On the first day of Spring, my wife pulled back the curtain in our bedroom at about 0730 to show me more snow than I think I’ve seen in months.
I wandered out into the frozen landscape with my Nokia 920 and snapped some pictures before I had to be logged in for work. The gallery below is an example of some of that adventure.
If you’ve read my blog before, you’ve probably inferred at least two things about me. The first being that I like north-y things. The second being that I’m very proud of my family and the legacy I inherit from them. The scenes in the pictures here capture both of those things.
There’s a comfort in snow that I find hard to explain. It’s silent, for one thing. I like the silence of an early morning snow-filled field. It allows me to hear my thoughts, experience my own existence, experience my living-ness. Silent to one sense, but noisy and shocking to others. The sun is shockingly brilliant in the morning even veiled behind steel-grey clouds. I couldn’t even see for the first five minutes outside. Even at night, it’s never really dark if there’s snow on the ground. Silent to my ears, shocking to my sight, stern to my sense of touch.
Snow reminds me of my fragility. Not because its own structure is delicate and crystalline, but in a real, non-poetic way. Snow tells me with it’s radiating cold that I am fragile. If it were not for my toque and gloves and boots and sweater, I would be dead within hours. Its softness belies a hidden ruthlessness that forces us in the north to be brutally honest with ourselves and with the environment in which we live. I appreciate that.
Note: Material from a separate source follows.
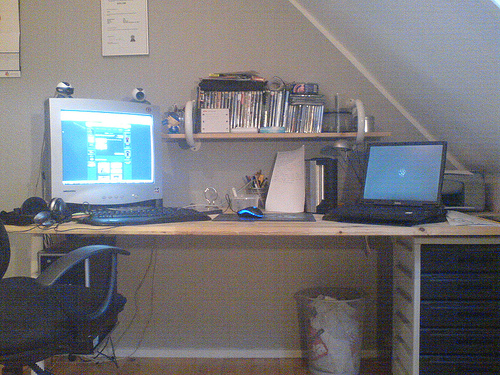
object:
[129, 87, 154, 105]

I appreciate that on the first day of Spring. A day where we normally start to think of birds and flowers, skimpier clothing, sex and babies. On this day nature told us, “No. I don’t think so. Don’t forget who you are and where you come from. Don’t forget your place in this system.”
So I took these pictures so I’ll always know exactly what my place was on March 20th, 2013 when nature told us not to forget.